Per chi è curioso si trova qui:
http://www.acaf.it/new/index.php?option=com_fireboard&Itemid=2&func=view&id=7414&catid=8
Rileggendomi, mi sembra di aver già all’epoca affrontato e risolto a modo mio tante problematiche, risposto a tanti interrogativi e conseguentemente imparato tanto. Come sempre però, c’è sempre molto di più da imparare e parecchio altro da sperimentare.
Se il 2012 è stato un anno importante, ripenso al 2013 come un anno cruciale.
Il 2013 mi ha portato altre scoperte, nuovi approfondimenti e riflessioni, interrogativi e risposte. Cambia forse il quartier generale, non più all’interno di un Saloon, e si allarga il gruppo dei maestri e dei confidenti, ma si setaccia ugualmente il raccolto della vita e restano altre importanti conquiste fotografiche e non, piacevoli e spiacevoli esperienze di vita, tutte però finalizzate a crescere e migliorare… ed in questo caso a migliorare attraverso la fotografia.
Succede allora che impegnandosi si cresce e come dicevo martedì scorso si cresce attraverso le nuove scoperte, ma senza dimenticare le lezioni e le conquiste precedenti, finendo così per arricchire il proprio bagaglio. La fotografia è giovane, ha solo 150 anni… se ci pensate l’Acaf ne ha quasi 30 ed ha vissuto 1/5 della vita intera della storia della fotografia. Io continuo ad essere in rincorsa alla ricerca continua di colmare le mie grandi lacune fotografiche dipendenti dal mio poco tempo dedicatovi durante la mia vita. Di fatto io ho solo 1/37 dell’età della fotografia. Tuttavia rispetto a quanto finora fatto credo che anche io possa oggi guardarmi dietro e ripercorrere la strada attraverso le briciole di pane lasciate durante il tragitto. La cosa che più mi colpisce è che mi rendo conto di come oggi inizi ad avere delle mie idee in merito a diverse questioni. Ho acquisito insomma un minimo di senso critico oltre che autocritico. Ecco allora che il
“politicaly correct” specie se riferibile in un ambiente per lo più ricco di amici, viene meno a guadagno di un sincero ed onesto confronto. Il confronto intellettualmente onesto è indispensabile alla critica.
Concordo con te Pippo, il confronto è stato acceso, ma onesto e sincero, quindi che ben venga.
Poi per carità, sono perfettamente cosciente che il lavoro da noi proposto è ricco di limiti, e quindi certamente migliorabile… ma a mio modo di vedere ed in tutta onestà credo che i limiti che riconosco ad
“Appunti di Viaggio” non abbiano nulla a che vedere con le
“mancanze” di cui ho sentito parlare martedì, anzi semmai c’è
"troppa roba", troppi ritratti per esempio.

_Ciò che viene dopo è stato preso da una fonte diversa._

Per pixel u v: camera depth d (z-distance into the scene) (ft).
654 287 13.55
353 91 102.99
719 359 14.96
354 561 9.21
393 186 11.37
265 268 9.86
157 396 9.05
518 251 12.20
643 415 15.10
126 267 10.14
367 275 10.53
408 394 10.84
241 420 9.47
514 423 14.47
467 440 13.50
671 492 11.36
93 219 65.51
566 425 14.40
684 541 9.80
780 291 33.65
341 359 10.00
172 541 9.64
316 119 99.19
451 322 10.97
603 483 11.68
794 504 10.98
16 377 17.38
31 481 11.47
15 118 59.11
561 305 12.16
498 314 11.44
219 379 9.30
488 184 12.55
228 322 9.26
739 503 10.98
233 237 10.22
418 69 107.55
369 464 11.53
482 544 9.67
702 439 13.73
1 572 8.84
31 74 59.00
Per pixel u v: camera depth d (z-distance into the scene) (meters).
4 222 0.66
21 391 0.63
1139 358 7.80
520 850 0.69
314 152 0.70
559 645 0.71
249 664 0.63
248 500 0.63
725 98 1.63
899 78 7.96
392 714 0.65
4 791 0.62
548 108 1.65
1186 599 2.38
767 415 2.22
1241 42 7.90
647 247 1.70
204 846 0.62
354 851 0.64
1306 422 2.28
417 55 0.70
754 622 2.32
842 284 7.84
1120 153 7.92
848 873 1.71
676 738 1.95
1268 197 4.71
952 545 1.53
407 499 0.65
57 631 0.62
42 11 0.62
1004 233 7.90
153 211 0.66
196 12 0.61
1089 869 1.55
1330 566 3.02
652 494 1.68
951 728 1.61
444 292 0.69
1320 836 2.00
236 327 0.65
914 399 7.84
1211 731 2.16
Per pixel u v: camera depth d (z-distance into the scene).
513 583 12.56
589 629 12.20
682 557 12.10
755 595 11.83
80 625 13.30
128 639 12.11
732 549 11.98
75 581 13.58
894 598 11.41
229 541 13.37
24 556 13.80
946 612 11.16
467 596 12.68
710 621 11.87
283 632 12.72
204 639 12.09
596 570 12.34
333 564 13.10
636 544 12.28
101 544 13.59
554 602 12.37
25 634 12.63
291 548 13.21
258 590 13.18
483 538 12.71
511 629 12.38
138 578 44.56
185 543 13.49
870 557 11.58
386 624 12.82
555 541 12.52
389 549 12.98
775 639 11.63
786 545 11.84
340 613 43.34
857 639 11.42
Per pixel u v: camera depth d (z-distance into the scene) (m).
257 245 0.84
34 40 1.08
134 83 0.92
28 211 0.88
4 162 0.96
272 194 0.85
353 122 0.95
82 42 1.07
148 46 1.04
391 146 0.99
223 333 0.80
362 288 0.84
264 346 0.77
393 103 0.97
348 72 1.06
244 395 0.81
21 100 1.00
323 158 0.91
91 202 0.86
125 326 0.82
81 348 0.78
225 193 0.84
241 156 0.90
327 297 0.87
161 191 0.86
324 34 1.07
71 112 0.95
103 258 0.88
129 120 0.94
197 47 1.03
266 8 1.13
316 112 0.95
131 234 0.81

Rispetto tuttavia il
“mi manca…” solo se dettato da un modo personale di chi lo esprime. Ognuno ha un suo modo di pensare ed intendere un racconto fotografico, e per chi sa anche come fare, di realizzarlo attraverso un audiovisivo, ma non per questo quel modo deve coincidere con il mio e con quello dei 5 autori (anzi 6, includendo anche Luca).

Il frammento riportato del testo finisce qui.